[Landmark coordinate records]
○ ○ ○
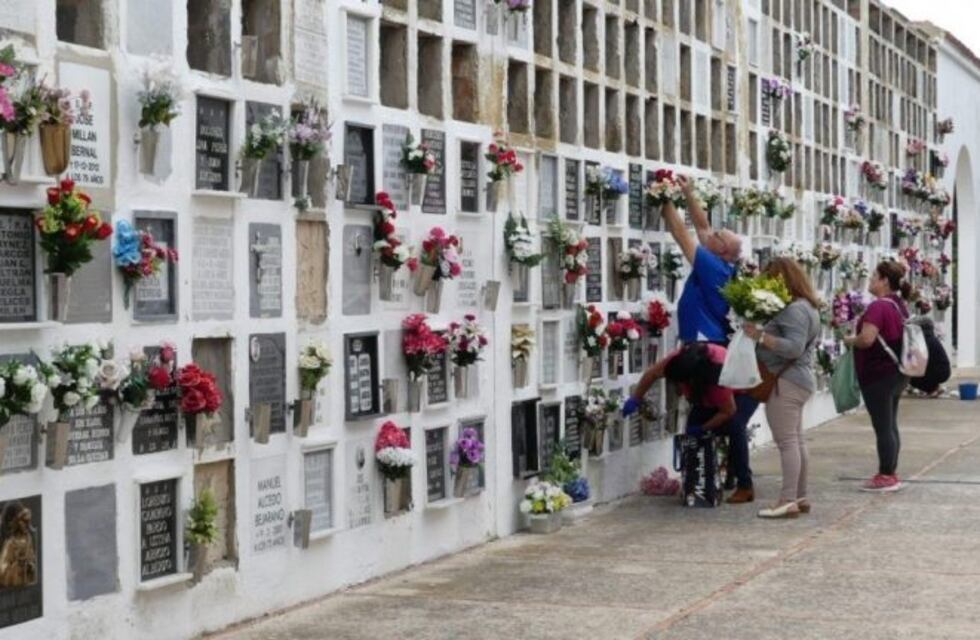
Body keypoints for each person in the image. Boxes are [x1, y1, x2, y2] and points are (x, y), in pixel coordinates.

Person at [661, 177, 757, 504]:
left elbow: (682, 235)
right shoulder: (722, 262)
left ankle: (710, 478)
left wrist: (662, 197)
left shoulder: (712, 267)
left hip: (704, 349)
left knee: (716, 415)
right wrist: (687, 192)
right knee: (718, 415)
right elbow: (702, 227)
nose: (712, 234)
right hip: (712, 343)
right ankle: (718, 475)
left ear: (723, 251)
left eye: (718, 237)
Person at [742, 259, 821, 519]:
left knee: (787, 442)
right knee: (796, 440)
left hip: (787, 381)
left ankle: (787, 500)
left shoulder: (794, 309)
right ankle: (800, 496)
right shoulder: (808, 306)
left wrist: (761, 336)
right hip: (798, 380)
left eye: (769, 278)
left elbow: (794, 347)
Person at [844, 261, 913, 492]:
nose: (871, 280)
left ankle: (886, 475)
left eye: (874, 276)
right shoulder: (898, 305)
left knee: (883, 426)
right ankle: (890, 471)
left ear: (884, 280)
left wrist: (849, 340)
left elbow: (867, 339)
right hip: (897, 372)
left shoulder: (878, 307)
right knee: (890, 424)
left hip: (878, 374)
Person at [624, 342, 736, 434]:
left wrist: (703, 428)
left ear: (691, 381)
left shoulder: (718, 384)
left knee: (734, 427)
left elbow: (728, 411)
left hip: (742, 391)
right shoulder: (680, 358)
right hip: (702, 389)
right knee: (693, 424)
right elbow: (652, 374)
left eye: (679, 382)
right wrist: (636, 398)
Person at [908, 316, 951, 397]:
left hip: (937, 372)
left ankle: (931, 389)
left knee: (908, 373)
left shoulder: (922, 340)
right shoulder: (930, 337)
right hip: (942, 371)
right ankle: (933, 388)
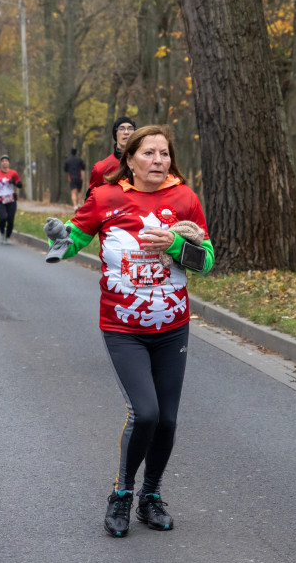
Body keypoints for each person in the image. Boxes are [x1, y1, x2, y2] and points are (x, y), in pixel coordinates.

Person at [44, 125, 215, 538]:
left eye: (164, 154)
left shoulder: (185, 199)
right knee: (147, 414)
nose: (158, 160)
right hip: (123, 328)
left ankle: (150, 498)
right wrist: (60, 240)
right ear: (131, 159)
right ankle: (122, 493)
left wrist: (174, 246)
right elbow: (76, 238)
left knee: (169, 421)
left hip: (173, 327)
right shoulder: (106, 197)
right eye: (149, 153)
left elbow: (206, 260)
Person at [87, 116, 135, 199]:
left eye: (130, 128)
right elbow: (91, 200)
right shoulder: (101, 168)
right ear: (115, 134)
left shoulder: (144, 164)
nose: (126, 132)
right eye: (121, 128)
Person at [0, 154, 22, 244]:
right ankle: (2, 233)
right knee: (3, 218)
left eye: (6, 161)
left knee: (10, 219)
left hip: (11, 199)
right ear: (1, 163)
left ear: (9, 163)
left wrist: (14, 182)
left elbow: (20, 185)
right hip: (0, 199)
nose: (4, 162)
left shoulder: (13, 173)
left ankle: (8, 237)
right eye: (3, 161)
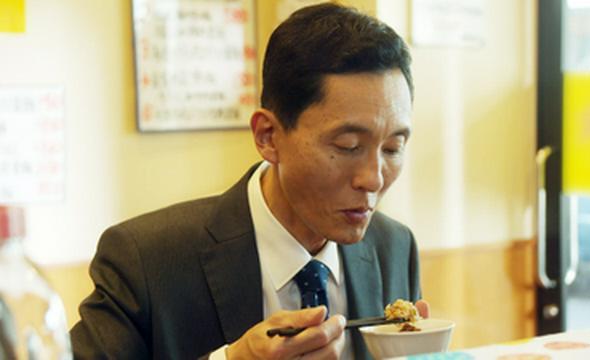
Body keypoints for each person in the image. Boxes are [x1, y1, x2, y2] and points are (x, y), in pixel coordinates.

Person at [70, 3, 428, 359]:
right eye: (347, 146)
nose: (373, 178)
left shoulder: (393, 247)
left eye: (393, 148)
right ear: (268, 136)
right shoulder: (146, 261)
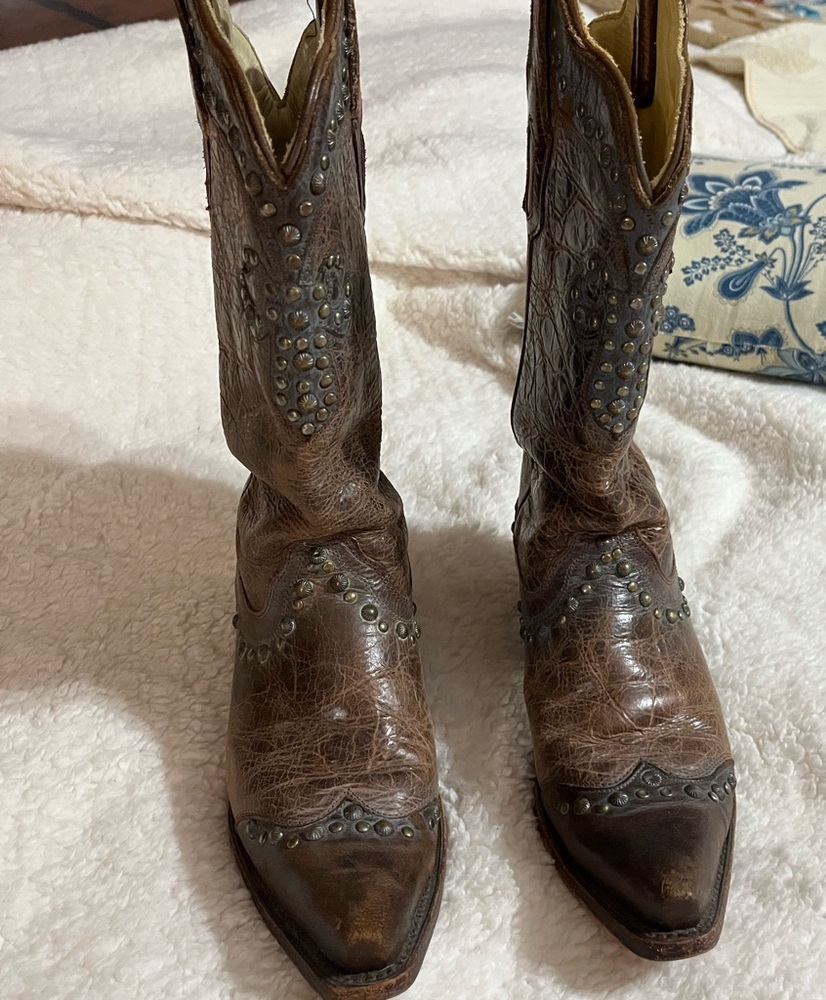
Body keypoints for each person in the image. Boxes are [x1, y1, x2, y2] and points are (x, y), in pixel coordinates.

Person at [173, 1, 736, 996]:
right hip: (317, 583)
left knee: (624, 153)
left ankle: (585, 521)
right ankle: (318, 544)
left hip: (587, 516)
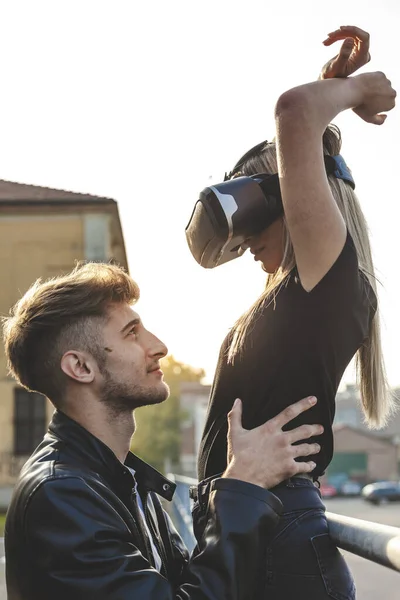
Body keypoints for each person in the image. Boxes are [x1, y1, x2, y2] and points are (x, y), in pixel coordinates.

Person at [197, 26, 397, 599]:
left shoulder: (328, 285)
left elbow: (293, 113)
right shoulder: (302, 292)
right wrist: (330, 99)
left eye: (258, 214)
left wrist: (356, 90)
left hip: (280, 540)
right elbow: (305, 133)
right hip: (251, 526)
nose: (245, 237)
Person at [3, 261, 324, 600]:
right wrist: (242, 487)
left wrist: (237, 483)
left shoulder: (123, 479)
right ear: (81, 367)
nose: (158, 346)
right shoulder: (61, 496)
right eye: (131, 333)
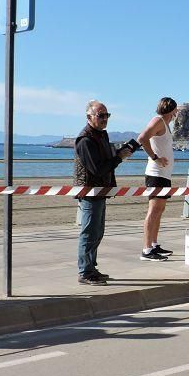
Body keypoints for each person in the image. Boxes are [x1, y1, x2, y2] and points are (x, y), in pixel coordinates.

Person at [74, 100, 134, 285]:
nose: (104, 119)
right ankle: (85, 271)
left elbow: (105, 161)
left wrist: (119, 153)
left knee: (97, 232)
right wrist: (118, 157)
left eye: (107, 115)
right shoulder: (85, 140)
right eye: (101, 115)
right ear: (89, 117)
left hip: (100, 191)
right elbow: (97, 169)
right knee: (89, 232)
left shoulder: (100, 136)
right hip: (91, 192)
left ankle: (91, 267)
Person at [136, 97, 179, 262]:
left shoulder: (165, 124)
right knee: (153, 211)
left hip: (164, 175)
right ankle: (146, 250)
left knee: (159, 210)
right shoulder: (158, 121)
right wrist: (155, 158)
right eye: (176, 110)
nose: (177, 113)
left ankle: (154, 244)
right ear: (172, 110)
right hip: (155, 174)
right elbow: (142, 138)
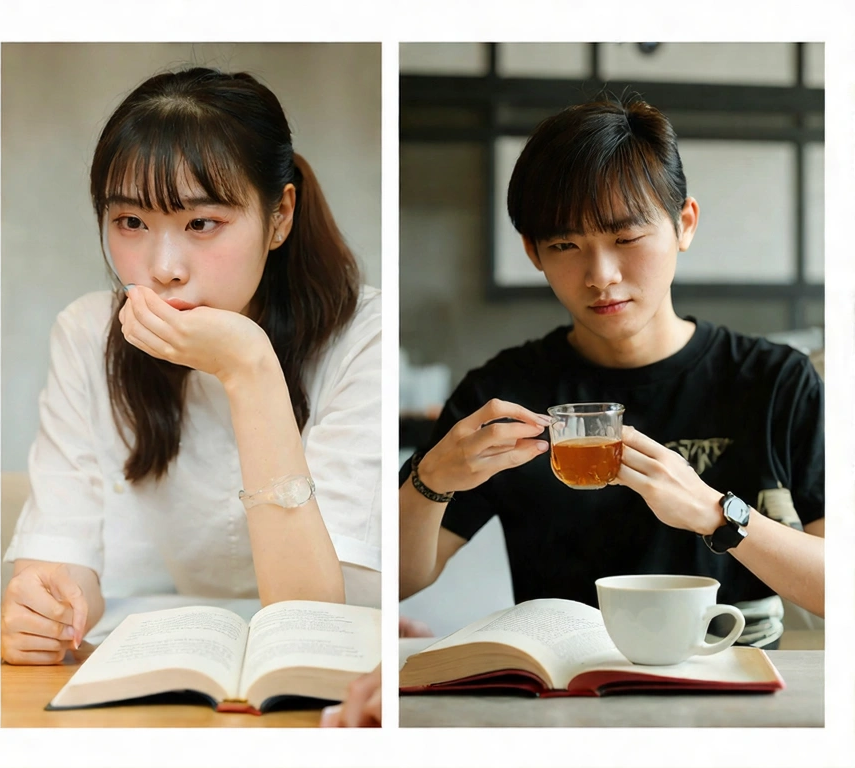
○ ○ ○
* Task directions *
The copy you produce must match the entries above exactly, except that it has no pictures.

* Task output *
Body keypoints for each person in the image. Boxes are [x1, y1, x2, y2] and points are (x, y), in pixel coordinates.

Person at [661, 177, 757, 504]:
left elbow: (682, 235)
right shoulder: (722, 262)
left ankle: (710, 478)
left wrist: (662, 197)
left shoulder: (712, 267)
left hip: (704, 349)
left knee: (716, 415)
right wrist: (687, 192)
right knee: (718, 415)
right elbow: (702, 227)
nose: (712, 234)
right hip: (712, 343)
right ankle: (718, 475)
left ear: (723, 251)
left eye: (718, 237)
Person at [742, 259, 821, 519]:
left knee: (787, 442)
right knee: (796, 440)
left hip: (787, 381)
left ankle: (787, 500)
left shoulder: (794, 309)
right ankle: (800, 496)
right shoulder: (808, 306)
left wrist: (761, 336)
right hip: (798, 380)
left eye: (769, 278)
left elbow: (794, 347)
Person at [844, 261, 913, 492]:
nose: (871, 280)
left ankle: (886, 475)
left eye: (874, 276)
right shoulder: (898, 305)
left knee: (883, 426)
right ankle: (890, 471)
left ear: (884, 280)
left wrist: (849, 340)
left elbow: (867, 339)
right hip: (897, 372)
left shoulder: (878, 307)
right knee: (890, 424)
left hip: (878, 374)
Person at [624, 342, 736, 434]:
left wrist: (703, 428)
left ear: (691, 381)
left shoulder: (718, 384)
left knee: (734, 427)
left elbow: (728, 411)
left hip: (742, 391)
right shoulder: (680, 358)
right hip: (702, 389)
right knee: (693, 424)
right elbow: (652, 374)
left eye: (679, 382)
right wrist: (636, 398)
Person at [908, 316, 951, 397]:
left hip: (937, 372)
left ankle: (931, 389)
left knee: (908, 373)
left shoulder: (922, 340)
right shoulder: (930, 337)
right hip: (942, 371)
right ankle: (933, 388)
Body keypoints for each person in the image. Boxes are [x1, y1, x2, y2] and points are (x, y), in pixel coordinates.

Person at [44, 125, 215, 538]:
left eye: (164, 154)
left shoulder: (185, 199)
right knee: (147, 414)
nose: (158, 160)
right hip: (123, 328)
left ankle: (150, 498)
right wrist: (60, 240)
right ear: (131, 159)
right ankle: (122, 493)
left wrist: (174, 246)
right elbow: (76, 238)
left knee: (169, 421)
left hip: (173, 327)
right shoulder: (106, 197)
right eye: (149, 153)
left elbow: (206, 260)
Person at [87, 116, 135, 199]:
left eye: (130, 128)
right elbow: (91, 200)
right shoulder: (101, 168)
right ear: (115, 134)
left shoulder: (144, 164)
nose: (126, 132)
right eye: (121, 128)
Person at [0, 154, 22, 244]:
right ankle: (2, 233)
right knee: (3, 218)
left eye: (6, 161)
left knee: (10, 219)
left hip: (11, 199)
right ear: (1, 163)
left ear: (9, 163)
left wrist: (14, 182)
left elbow: (20, 185)
right hip: (0, 199)
nose: (4, 162)
left shoulder: (13, 173)
left ankle: (8, 237)
right eye: (3, 161)
Body keypoints for each person in the image. Boxes are [x1, y1, x2, y2] and points are (x, y), in pixel coordinates.

Person at [70, 3, 428, 359]:
right eye: (347, 146)
nose: (373, 178)
left shoulder: (393, 247)
left eye: (393, 148)
right ear: (268, 136)
right shoulder: (146, 261)
Body keypoints for each person in the image. Boxes are [x1, y1, x2, y2] and points are (x, y), in pixel coordinates.

Person at [173, 1, 736, 996]:
right hip: (317, 583)
left knee: (624, 153)
left ankle: (585, 521)
right ankle: (318, 544)
left hip: (587, 516)
Body keypoints for each person in the image. Boxes are [x1, y1, x2, y2] and points are (x, y), in pixel coordinates.

Person at [197, 26, 397, 599]:
left shoulder: (328, 285)
left elbow: (293, 113)
right shoulder: (302, 292)
right wrist: (330, 99)
left eye: (258, 214)
left wrist: (356, 90)
left hip: (280, 540)
right elbow: (305, 133)
right hip: (251, 526)
nose: (245, 237)
Person at [3, 261, 324, 600]:
right wrist: (242, 487)
left wrist: (237, 483)
left shoulder: (123, 479)
right ear: (81, 367)
nose: (158, 346)
right shoulder: (61, 496)
right eye: (131, 333)
Body keypoints for each person in the image. Boxes are [x1, y1, x2, y2] and points are (x, y), in pixel coordinates.

Person at [74, 100, 134, 285]:
nose: (104, 119)
right ankle: (85, 271)
left elbow: (105, 161)
left wrist: (119, 153)
left knee: (97, 232)
right wrist: (118, 157)
left eye: (107, 115)
right shoulder: (85, 140)
right eye: (101, 115)
right ear: (89, 117)
left hip: (100, 191)
right elbow: (97, 169)
right knee: (89, 232)
left shoulder: (100, 136)
right hip: (91, 192)
left ankle: (91, 267)
Person at [136, 97, 179, 262]:
left shoulder: (165, 124)
right knee: (153, 211)
left hip: (164, 175)
right ankle: (146, 250)
left knee: (159, 210)
right shoulder: (158, 121)
right wrist: (155, 158)
right eye: (176, 110)
nose: (177, 113)
left ankle: (154, 244)
right ear: (172, 110)
right hip: (155, 174)
right elbow: (142, 138)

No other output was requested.